Es war sein Bruder, der ihm sein Schicksal genommen und gegeben hatte. Eben jener Bruder, wegen dem er auf einem fremden Bett in einem fremden Land saß.


Die Füße schabten über den viel zu billigen Teppich. Im Herrenhaus derer Khalid gab es so einen Schund nicht. Die Teppiche waren genauso penibel ausgesucht wie die Hände, die auf den Feldern die Pflanzen pflegen durften. Dieser harsche Teppich würde seine Füße genauso wenig schonen, wie es die geschwungenen Lettern in dem Brief taten, den er schon vor einigen Tagen bekommen hatte.

Seit er das erste Mal seine Augen über jeden einzelnen Buchstaben hatte schweifen lassen, hatte sich etwas verändert.

Jedes R riss eine kleine Wunde, die zwar nicht seine Haut verletzte, aber tiefer schnitt, als jedes Schwert, das er schmieden ließ.

Jedes A armierte seinen inneren Widerstand, der härter wurde als jedes Schild, das die Hände seiner Leute gefertigt hatten.
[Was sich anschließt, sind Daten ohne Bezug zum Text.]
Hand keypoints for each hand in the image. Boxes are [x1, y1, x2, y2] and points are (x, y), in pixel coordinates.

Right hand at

Jedes C charakterlos niedergeschrieben, zwang ihn nieder, vernichtender als jeder Hammer, der von der einen in die andere Hand wanderte.
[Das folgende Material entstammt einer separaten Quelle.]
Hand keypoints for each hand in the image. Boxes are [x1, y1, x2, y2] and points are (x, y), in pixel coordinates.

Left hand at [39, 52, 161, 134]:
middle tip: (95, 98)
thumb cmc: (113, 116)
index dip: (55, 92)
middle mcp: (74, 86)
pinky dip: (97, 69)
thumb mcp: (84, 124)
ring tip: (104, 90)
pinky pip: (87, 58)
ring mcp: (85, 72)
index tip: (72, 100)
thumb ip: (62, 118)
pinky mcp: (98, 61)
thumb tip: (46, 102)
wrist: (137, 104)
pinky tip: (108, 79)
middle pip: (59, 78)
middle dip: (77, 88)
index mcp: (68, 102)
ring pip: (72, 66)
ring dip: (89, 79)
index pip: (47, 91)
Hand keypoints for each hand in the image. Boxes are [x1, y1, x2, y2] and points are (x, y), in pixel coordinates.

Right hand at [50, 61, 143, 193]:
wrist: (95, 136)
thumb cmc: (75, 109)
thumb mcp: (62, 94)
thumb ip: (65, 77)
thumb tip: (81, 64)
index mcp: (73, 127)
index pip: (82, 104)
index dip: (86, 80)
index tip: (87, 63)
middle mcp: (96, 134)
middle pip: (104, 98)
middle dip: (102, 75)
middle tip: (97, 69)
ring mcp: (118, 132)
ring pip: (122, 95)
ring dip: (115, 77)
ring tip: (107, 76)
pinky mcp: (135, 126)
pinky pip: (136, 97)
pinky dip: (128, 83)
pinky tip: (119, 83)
Jedes H harpunierte tiefer in sein Herz, als es die Pfeile vermochten, die mit den Federn elonischer Vögel verziert wurden.
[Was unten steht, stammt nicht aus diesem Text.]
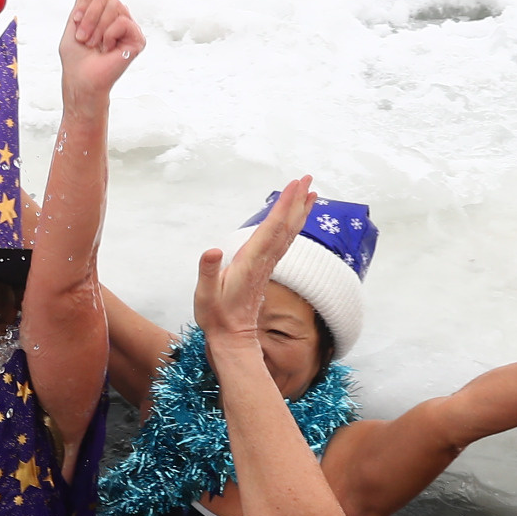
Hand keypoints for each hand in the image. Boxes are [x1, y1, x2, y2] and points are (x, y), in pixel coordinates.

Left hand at [58, 0, 142, 108]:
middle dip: (89, 15)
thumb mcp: (75, 20)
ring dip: (96, 27)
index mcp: (105, 11)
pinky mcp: (138, 39)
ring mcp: (130, 27)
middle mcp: (120, 16)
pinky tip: (107, 49)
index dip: (84, 2)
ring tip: (93, 45)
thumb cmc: (76, 57)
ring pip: (115, 5)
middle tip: (83, 38)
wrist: (81, 80)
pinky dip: (108, 35)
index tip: (75, 22)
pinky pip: (123, 21)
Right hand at [195, 175, 309, 351]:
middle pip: (285, 226)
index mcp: (250, 261)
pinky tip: (296, 218)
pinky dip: (293, 226)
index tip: (295, 185)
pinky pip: (284, 242)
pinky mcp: (265, 268)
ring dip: (299, 211)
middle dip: (297, 201)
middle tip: (308, 178)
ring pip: (288, 233)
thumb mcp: (205, 295)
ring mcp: (267, 264)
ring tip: (311, 193)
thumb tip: (212, 250)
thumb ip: (207, 272)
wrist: (233, 337)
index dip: (284, 205)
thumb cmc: (216, 316)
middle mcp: (263, 260)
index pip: (272, 228)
Jedes A attackierte ihn schlimmer, als es die Scharen an Neidern, die ihre Geschäfte gefährdet sahen.

Jedes N nährte den Zorn, der über jeden möglichen Feind Elonas oder seiner selbst hereinbrechen würde.

Kommentare 1

  • Ich mag den letzten Abschnitt. Ich habe ihn erst leise und still gelesen und dann, das mache ich gerne, wenn mir eine Geschichte gefällt, noch einmal vorne begonnen und sie mir laut und betont vorgelesen. Am Ende hatte ich richtig Spaß. Ich weiß natürlich nicht wie es in deinen Gedanken geklungen hat, aber ich habe so getan, als würde mich jeder neue Buchstabe wütender machen und das "N" habe ich dann wieder ganz ruhig und leise gelesen. Das hat mich einige Versuche gekostet, bis ich die für mich richtige Weise herausgefunden hatte...Dabei haben sich die einzelnen Sätze aber eingeprägt.


    Ich mag Geschichten, mit denen ich spielen kann. Solche, die mich dazu anregen Dinge mit ihnen auszuprobieren. Das hier ist so eine Geschichte und ich danke dir dafür.


    Inhaltlich sehr spannend. Ich finde es steht einiges darin geschrieben, wenn man genau hinschaut. Du hast zwar einige Informationen auch mit dem Text direkt gegeben, ich finde die Botschaften dahinter, die kleinen Details, die ich mir einbilde gefunden zu haben, aber noch spannender. Kleine Fetzen aus seinem Leben. Schön. Und das meine ich wie ich es sage.


    Beim Lesen hat mir besonders der Einstieg gefallen. Ein kleiner, feiner Prolog, nachdem es dann losgegangen ist. Ein bisschen so wie eine Traumblase in einem Film. Eine Rückblende und am Ende dann wieder die Rückkehr zur eigentlichen Szene. Spricht mich an. Habe ich gerne gelesen. Würde ich gerne mehr von lesen.